Back in 2005 I decided to create this page to hold all the credits due to the various components and inspirations for the site. Over the years quite a lot has changed, but I try to keep it updated.
What You See
- The current design is based on Lanyon, which I am quite happy with.
- The web thumbnails that grace the linkblog entries are generated a Shortcuts workflow that runs on my iPad and uses Working Copy to commit the changes to the site.
- The site is hosted on Azure Storage, although I move it around a bit. For instance, it spent a lot of time on DigitalOcean, Oracle Cloud, AWS, Google Cloud… I like to keep things interesting.
What You Don’t
Software
- This site is running atop an engine called Sushy, which was originally written in (Hy, a LISP that compiles to Python bytecode) but later backported to “pure” Python 3 to take advantage of
asyncio
and then turned into a static site generator. - The previous blog engine was Yaki, which in turn replaced a heavily customized version of PhpWiki.
- New releases are deployed using
piku
, my Heroku-like deployment system. - All site content is managed via
git
, after quite a few years using Dropbox for live updates before they lost the plot.
Content and Design
- The previous site design was was called
serif
. The one before, calledless
, was heavily influenced by Shaun Inman and Khoi Vinh, who inspired me to see how far I could go with halfway decent typography and minimal styling. - Previous designs were based on Kubrick by Michael Heilemann. Several years ago, I ported and contributed the design to PhpWiki, and Reini Urban added it to the main source tree.
- The Flash slideshow used atop pages in that design was a modified version of this one by Todd Dominey, who is also the creator of Slide Show Pro, which I used in my [Photo Album] for several years until end of January 2008.
- Other Flash headers that cropped up now and then were based on the amazing work of Jared Tarbell, who published a number of Open Source designs on levitated.net.
Hardware
- My staging environment is a Raspberry Pi, and the production site generator runs in a tiny Azure VM that only handles webhooks. Both run
piku
, my Heroku-like deployment service. - This used to run on a Linode VPS, which hosted the Snakelets application server and Varnish as a reverse proxy, doing HTTP 1.1 – 1.0 conversion and blocking out all sorts of nuisances (I left Slicehost after a brief, but painful, attempt at using Tumblr for blogging).

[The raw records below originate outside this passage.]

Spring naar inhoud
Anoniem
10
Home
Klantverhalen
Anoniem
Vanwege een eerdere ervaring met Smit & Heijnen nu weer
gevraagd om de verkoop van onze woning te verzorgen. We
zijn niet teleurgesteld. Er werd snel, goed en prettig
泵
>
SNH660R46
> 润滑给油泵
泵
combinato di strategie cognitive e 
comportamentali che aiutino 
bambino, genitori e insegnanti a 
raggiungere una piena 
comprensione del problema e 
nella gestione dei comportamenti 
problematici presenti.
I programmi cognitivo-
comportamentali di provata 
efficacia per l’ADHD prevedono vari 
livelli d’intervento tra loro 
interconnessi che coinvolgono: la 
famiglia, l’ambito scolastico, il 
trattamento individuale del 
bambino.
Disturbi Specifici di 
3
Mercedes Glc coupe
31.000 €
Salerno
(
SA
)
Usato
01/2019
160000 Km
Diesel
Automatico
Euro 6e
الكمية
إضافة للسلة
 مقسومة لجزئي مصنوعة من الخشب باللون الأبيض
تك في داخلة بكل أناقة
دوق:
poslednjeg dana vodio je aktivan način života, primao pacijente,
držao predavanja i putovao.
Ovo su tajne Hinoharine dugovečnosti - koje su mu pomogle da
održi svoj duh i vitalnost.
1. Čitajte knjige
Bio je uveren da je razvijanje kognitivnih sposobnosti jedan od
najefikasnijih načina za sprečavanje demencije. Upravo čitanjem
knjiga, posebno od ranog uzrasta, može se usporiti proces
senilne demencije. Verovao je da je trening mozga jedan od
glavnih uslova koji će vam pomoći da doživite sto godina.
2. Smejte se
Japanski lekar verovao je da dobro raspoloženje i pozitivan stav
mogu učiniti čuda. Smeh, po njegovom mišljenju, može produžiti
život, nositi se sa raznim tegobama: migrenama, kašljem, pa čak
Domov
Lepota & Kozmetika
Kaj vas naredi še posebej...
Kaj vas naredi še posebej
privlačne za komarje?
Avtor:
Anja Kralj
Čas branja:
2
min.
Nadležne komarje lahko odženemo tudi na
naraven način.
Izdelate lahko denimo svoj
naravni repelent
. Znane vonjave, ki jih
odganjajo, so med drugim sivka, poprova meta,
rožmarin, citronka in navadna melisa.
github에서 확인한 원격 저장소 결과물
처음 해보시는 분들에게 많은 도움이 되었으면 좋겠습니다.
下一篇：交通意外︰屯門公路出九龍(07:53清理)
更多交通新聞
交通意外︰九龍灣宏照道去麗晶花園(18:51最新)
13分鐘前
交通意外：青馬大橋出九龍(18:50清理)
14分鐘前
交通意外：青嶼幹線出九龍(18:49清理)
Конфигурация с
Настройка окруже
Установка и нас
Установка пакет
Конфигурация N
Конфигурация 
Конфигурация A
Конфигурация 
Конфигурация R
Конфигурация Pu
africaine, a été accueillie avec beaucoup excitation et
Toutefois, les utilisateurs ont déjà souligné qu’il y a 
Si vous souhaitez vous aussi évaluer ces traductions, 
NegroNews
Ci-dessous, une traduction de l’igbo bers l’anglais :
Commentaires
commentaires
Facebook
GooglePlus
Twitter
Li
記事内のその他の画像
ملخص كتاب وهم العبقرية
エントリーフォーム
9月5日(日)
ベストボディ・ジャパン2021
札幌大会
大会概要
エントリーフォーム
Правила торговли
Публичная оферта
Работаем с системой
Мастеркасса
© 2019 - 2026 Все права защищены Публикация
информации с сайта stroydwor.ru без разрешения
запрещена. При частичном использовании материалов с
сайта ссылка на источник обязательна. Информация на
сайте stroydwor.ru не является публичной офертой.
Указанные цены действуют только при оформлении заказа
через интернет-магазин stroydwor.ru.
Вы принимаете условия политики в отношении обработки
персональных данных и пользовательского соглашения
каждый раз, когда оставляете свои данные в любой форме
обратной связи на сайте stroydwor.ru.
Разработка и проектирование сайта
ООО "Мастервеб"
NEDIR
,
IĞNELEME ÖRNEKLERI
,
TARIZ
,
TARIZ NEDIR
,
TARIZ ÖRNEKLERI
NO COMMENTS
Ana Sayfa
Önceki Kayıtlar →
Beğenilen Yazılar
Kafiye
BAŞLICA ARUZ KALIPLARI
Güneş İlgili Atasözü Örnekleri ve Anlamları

- When it was initially being developed atop PhpWiki, the site used to run off an unbranded 733MHz RedHat 9.0 Linux box (upgraded to near-Fedora levels) with 1GB RAM, hooked up to the net via a fire-walled ADSL link (capped at 20KBps outbound traffic). That relative scarcity of resources was the main driver for my relentless optimization of everything running on it in every regard, and my HTTP tweaks became somewhat of a hallmark.
In Real Life
- My loving wife is infinitely patient with me and lets me spend a few evenings tweaking this every now and then. My kids, however, are far less forgiving, so I do it less often these days.